Identification des mécanismes moléculaires régulateurs du programme spatio-temporel de la réplication – OriMolMech

La duplication exacte des génomes vertébrés à chaque phase S du cycle cellulaire est sous le contrôle d’un programme spatio-temporel qui régule à la fois le positionnement et le moment de déclenchement d’environ 100 000 points de départ appelés origines de réplication. Des cartographies génomiques de ce programme ont apporté des informations importantes sur les mécanismes potentiels impliqués dans cette régulation. Nous développerons deux axes majeurs ayant pour but de progresser encore plus dans la compréhension de cette régulation.

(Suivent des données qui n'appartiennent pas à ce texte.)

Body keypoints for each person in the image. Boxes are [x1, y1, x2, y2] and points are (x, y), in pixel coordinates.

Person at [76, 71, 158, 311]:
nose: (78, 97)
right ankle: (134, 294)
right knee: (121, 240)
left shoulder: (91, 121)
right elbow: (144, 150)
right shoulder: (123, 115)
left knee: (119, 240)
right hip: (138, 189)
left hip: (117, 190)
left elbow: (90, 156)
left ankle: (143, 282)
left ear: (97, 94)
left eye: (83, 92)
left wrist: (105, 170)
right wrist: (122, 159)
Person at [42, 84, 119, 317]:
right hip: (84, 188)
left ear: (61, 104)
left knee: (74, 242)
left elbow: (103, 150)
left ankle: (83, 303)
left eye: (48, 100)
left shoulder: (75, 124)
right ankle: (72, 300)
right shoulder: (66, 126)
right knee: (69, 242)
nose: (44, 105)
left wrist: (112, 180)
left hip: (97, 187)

Le recouvrement le plus fort entre les origines de réplication et une caractéristique particulière du génome, correspond à des séquences enrichies en motifs G-quadruplexe (G4). En utilisant des approches génétiques sur deux origines modèles, nous avons récemment montré que les G4s étaient des régulateurs importants des origines de réplication chez les vertébrés. Cependant, le G4 doit coopérer avec un élément cis voisin ce qui suggère une régulation impliquant au moins deux modules. Le premier axe de recherche consiste à comprendre comment et à quel moment les G4s sont impliqués dans le fonctionnement des origines et à élucider la fonction de l’élément cis coopérant. Cette étude sera faite sur deux origines modèles de poulet et sera étendue à des origines modèles humaines. Des analyses statistiques seront développées pour identifier et/ou valider des motifs enrichis à proximité des G4s associés à des origines de réplication. De plus de nouvelles méthodes statistiques de comparaison de profils d’enrichissement de pics sur l’ensemble du génome seront développées pour comparer la répartition des origines de réplication dans différents contextes génétiques.
Le deuxième axe a pour but d’explorer comment les domaines précoces de réplication se forment puis de tester l’impact d’une réplication précoce sur la formation de la chromatine, l’organisation nucléaire et l’expression génique. L’organisation du génome en larges domaines précoces ou tardifs de réplication émerge comme un système qui intègre à la fois la régulation génique, l’organisation tridimensionnelle du noyau avec la stabilité du génome. Les domaines précoces de réplication sont associés à une transcription active et une chromatine ouverte alors que les domaines tardifs sont moins organisés et associés à un taux de mutation plus élevé. L’ensemble de ces données a suggéré un modèle (Replication Domain model) selon lequel chaque domaine précoce est une unité de régulation qui influence le moment de déclenchement des réplicons internes. Une alternative est que les domaines précoces de réplication résultent fortuitement du déclenchement plus ou moins synchrone d’un groupe de réplicons, chaque réplicon portant son information de manière autonome. Nous avons déjà identifié une combinaison d’éléments cis qui peut induire la formation d’un réplicon indépendant qui avance le moment de réplication d’une région naturellement tardive. Nous allons tester la seconde hypothèse en insérant deux copies de notre réplicon modèle à une distance de 30kb dans une région naturellement tardive. Nous testerons d’abord comment la dynamique de réplication est modifiée. La réplication de l’ADN est une fenêtre d’opportunité permettant un profond changement de l’état de la chromatine. Une hypothèse est qu’une réplication précoce favorise l’assemblage d’une chromatine plus ouverte. Ce modèle est extrêmement attractif puisqu’il suggère un contrôle positif du moment de la réplication sur la chromatine et vice-versa rendant le système plus robuste. Nous comparerons l’état chromatinien de ce nouveau domaine avec celui de l’allèle sauvage non modifié. Ces études génétiques seront complétées par le développement de nouvelles méthodologies statistiques qui nous permettront d’intégrer nos cartographies à haut débit du programme spatio-temporel de la réplication avec les données récentes sur l’organisation tridimensionnelle du noyau (données de chromosome conformation capture).